Understanding Incoterms: Meaning, Types, and Rules for Global Trade

10 May, 2023

International trade has been an important part of the world economy for a long time. International trade has become more pervasive and intricate as a result of globalization’s ascent. The use of Incoterms is a crucial part of international trade. International Commercial Terms (Incoterms) is an agreed upon set of procedures for conducting business across international borders. 

The International Chamber of Commerce (ICC) established Incoterms, or “International Commercial Terms,” to standardize the rights and responsibilities of buyers and sellers in international trade.

In this comprehensive guide to Incoterms, we’ll explore what are incoterms, their meaning, their significance, incoterms types, and how they impact international trade and the difference between Incoterms 2010 and Incoterms 2020.

Importance of incoterms in international trade

Incoterms play a critical role in international trade, and their importance cannot be overstated. They provide a standardized framework for international trade that reduces the risk of misunderstandings and disputes between buyers and sellers. Here are some of the importance of Incoterms:

Clarifies responsibilities and obligations

Incoterms help to clearly define the responsibilities and obligations of the buyer and seller in an international trade transaction. This includes who is responsible for arranging and paying for transport, insurance, and customs clearance, as well as who bears the risk of loss or damage to the goods during transport.

Provides a common language

Incoterms provide a common language for buyers, sellers, and carriers to use when negotiating and executing contracts for the transportation of goods. This common language helps to minimize the risk of misunderstandings and disputes, which can lead to costly delays and legal issues.

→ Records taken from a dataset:
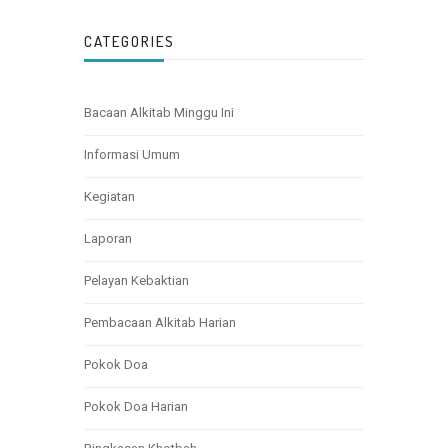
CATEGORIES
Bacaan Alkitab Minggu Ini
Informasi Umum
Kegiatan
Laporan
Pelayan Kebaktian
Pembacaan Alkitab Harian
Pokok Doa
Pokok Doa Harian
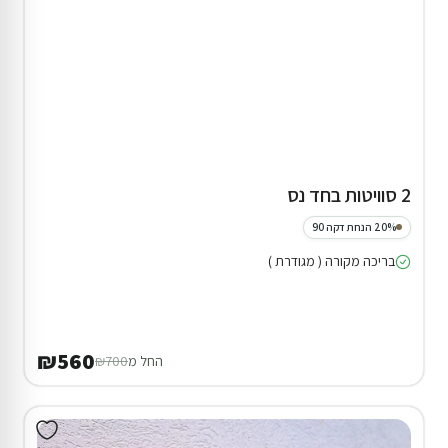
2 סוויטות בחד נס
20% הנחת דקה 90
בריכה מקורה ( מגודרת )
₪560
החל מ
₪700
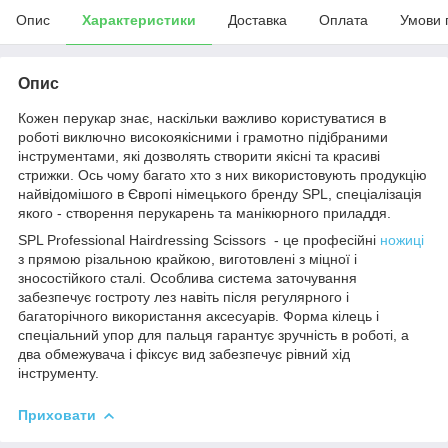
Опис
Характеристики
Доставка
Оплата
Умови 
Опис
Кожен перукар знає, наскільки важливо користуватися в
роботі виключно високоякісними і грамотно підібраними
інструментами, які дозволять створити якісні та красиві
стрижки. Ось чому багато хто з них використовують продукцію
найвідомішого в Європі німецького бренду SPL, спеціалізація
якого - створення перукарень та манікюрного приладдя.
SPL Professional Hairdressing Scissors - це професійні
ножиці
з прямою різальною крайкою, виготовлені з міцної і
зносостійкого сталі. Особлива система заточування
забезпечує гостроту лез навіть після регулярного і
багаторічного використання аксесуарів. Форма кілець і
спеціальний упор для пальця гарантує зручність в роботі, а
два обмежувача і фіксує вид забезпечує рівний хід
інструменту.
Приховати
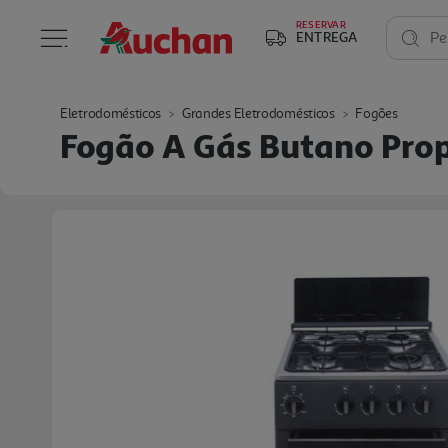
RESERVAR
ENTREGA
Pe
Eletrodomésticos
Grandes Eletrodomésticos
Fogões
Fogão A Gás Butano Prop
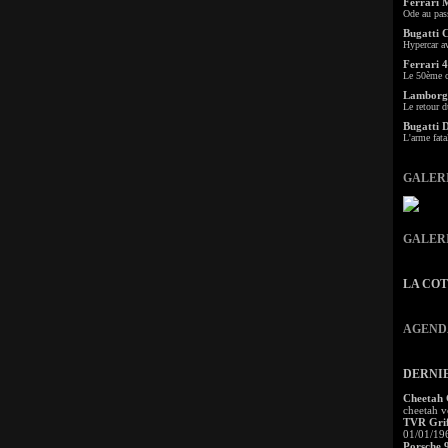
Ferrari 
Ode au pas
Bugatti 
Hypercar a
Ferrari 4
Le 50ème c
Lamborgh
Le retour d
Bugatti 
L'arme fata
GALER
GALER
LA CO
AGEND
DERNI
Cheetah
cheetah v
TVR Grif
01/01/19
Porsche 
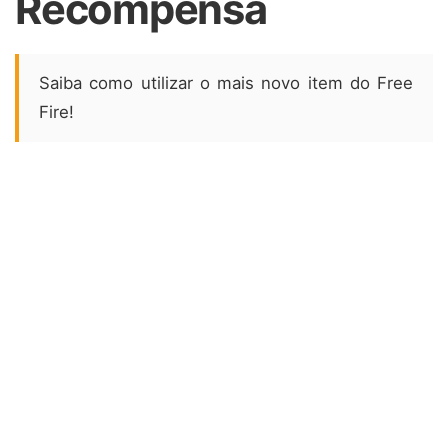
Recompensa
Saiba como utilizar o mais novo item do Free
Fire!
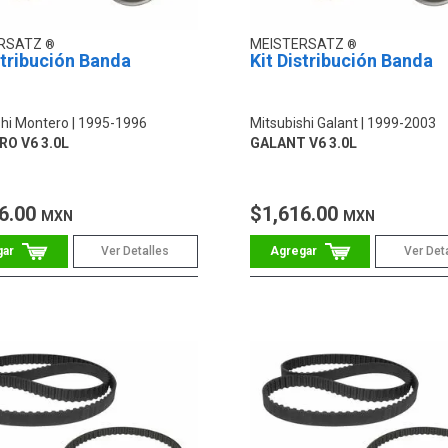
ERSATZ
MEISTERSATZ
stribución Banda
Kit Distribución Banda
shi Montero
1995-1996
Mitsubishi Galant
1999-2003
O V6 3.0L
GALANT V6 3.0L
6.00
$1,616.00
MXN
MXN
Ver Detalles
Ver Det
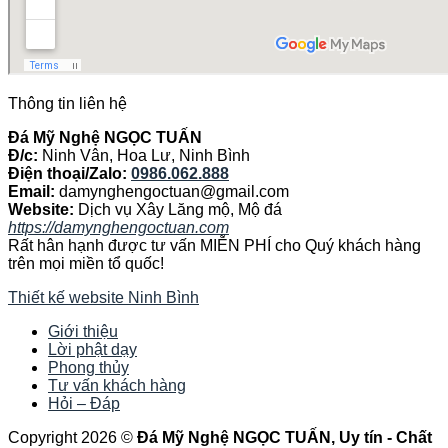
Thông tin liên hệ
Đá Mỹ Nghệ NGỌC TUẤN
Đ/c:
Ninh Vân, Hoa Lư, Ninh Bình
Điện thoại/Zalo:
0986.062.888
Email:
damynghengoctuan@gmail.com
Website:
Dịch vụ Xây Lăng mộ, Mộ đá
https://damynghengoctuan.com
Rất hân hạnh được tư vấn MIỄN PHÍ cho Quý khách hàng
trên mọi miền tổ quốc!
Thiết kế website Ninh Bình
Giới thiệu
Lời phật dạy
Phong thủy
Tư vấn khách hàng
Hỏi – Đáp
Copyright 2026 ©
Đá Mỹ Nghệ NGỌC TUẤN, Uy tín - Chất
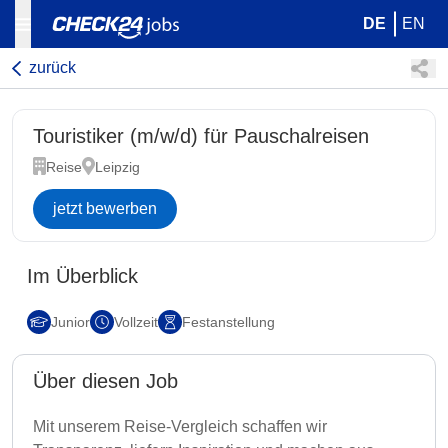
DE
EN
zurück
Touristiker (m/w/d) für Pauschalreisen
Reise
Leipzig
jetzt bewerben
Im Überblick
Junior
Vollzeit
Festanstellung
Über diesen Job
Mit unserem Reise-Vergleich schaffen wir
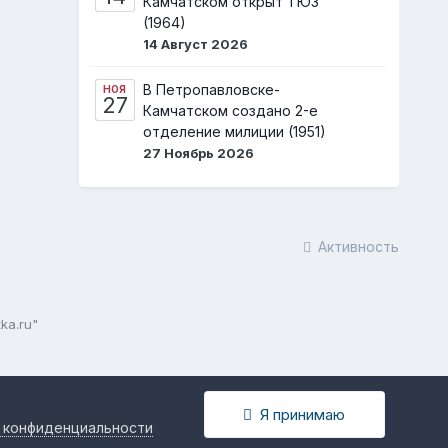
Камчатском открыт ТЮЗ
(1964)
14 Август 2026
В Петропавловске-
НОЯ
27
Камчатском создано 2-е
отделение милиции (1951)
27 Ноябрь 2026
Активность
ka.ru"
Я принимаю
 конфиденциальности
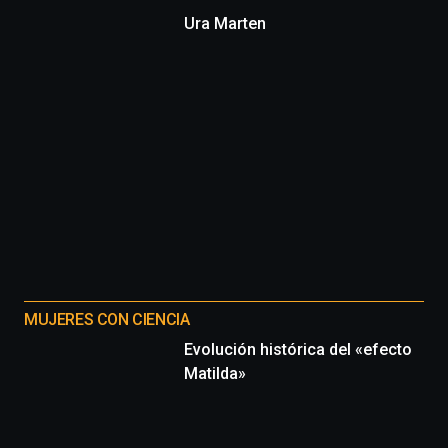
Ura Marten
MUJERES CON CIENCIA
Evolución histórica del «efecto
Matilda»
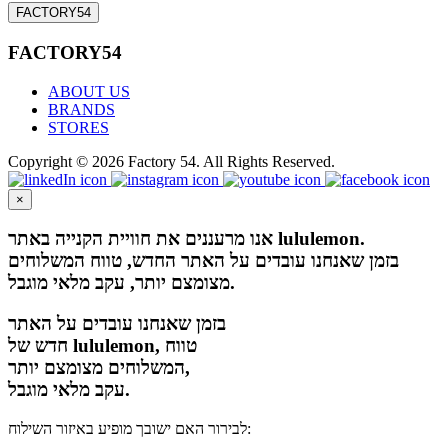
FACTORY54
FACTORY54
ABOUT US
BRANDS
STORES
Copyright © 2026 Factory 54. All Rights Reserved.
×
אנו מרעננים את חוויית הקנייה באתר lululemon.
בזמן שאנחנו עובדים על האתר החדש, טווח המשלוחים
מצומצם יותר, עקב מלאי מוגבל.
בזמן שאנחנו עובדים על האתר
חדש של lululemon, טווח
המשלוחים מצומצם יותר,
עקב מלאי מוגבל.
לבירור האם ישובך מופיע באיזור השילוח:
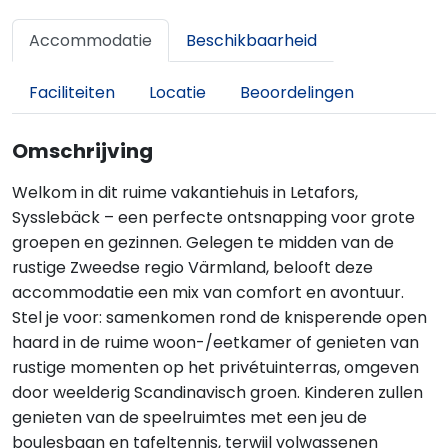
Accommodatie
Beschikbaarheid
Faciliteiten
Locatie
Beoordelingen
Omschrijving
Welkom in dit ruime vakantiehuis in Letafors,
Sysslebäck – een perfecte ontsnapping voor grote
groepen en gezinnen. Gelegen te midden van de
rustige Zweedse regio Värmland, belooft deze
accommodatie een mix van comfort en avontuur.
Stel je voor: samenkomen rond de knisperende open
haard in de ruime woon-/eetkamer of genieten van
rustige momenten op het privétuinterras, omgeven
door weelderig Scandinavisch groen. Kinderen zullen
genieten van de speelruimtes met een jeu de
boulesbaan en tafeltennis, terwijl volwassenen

→ EXERCISES:
1. Answer these questions about the Incoterms article:
(a) Which organization established Incoterms?
(b) What date appears at the top of the article?
(c) Under "Provides a common language," which three groups does the article say use this common language?
2. Copy the part of the listing that opens with its first line and closes with the line containing "Fogão A Gás Butano Prop", including both of those lines. Leave out the pictures.

→ LIST OF SOLUTIONS:
1.
(a) The International Chamber of Commerce (ICC).
(b) 10 May, 2023.
(c) Buyers, sellers, and carriers.

2.
CATEGORIES
Bacaan Alkitab Minggu Ini
Informasi Umum
Kegiatan
Laporan
Pelayan Kebaktian
Pembacaan Alkitab Harian
Pokok Doa
Pokok Doa Harian
2 סוויטות בחד נס
20% הנחת דקה 90
בריכה מקורה ( מגודרת )
₪560
החל מ
₪700
Опис
Характеристики
Доставка
Оплата
Умови 
Опис
Кожен перукар знає, наскільки важливо користуватися в
роботі виключно високоякісними і грамотно підібраними
інструментами, які дозволять створити якісні та красиві
стрижки. Ось чому багато хто з них використовують продукцію
найвідомішого в Європі німецького бренду SPL, спеціалізація
якого - створення перукарень та манікюрного приладдя.
SPL Professional Hairdressing Scissors - це професійні
ножиці
з прямою різальною крайкою, виготовлені з міцної і
зносостійкого сталі. Особлива система заточування
забезпечує гостроту лез навіть після регулярного і
багаторічного використання аксесуарів. Форма кілець і
спеціальний упор для пальця гарантує зручність в роботі, а
два обмежувача і фіксує вид забезпечує рівний хід
інструменту.
Приховати
RESERVAR
ENTREGA
Pe
Eletrodomésticos
Grandes Eletrodomésticos
Fogões
Fogão A Gás Butano Prop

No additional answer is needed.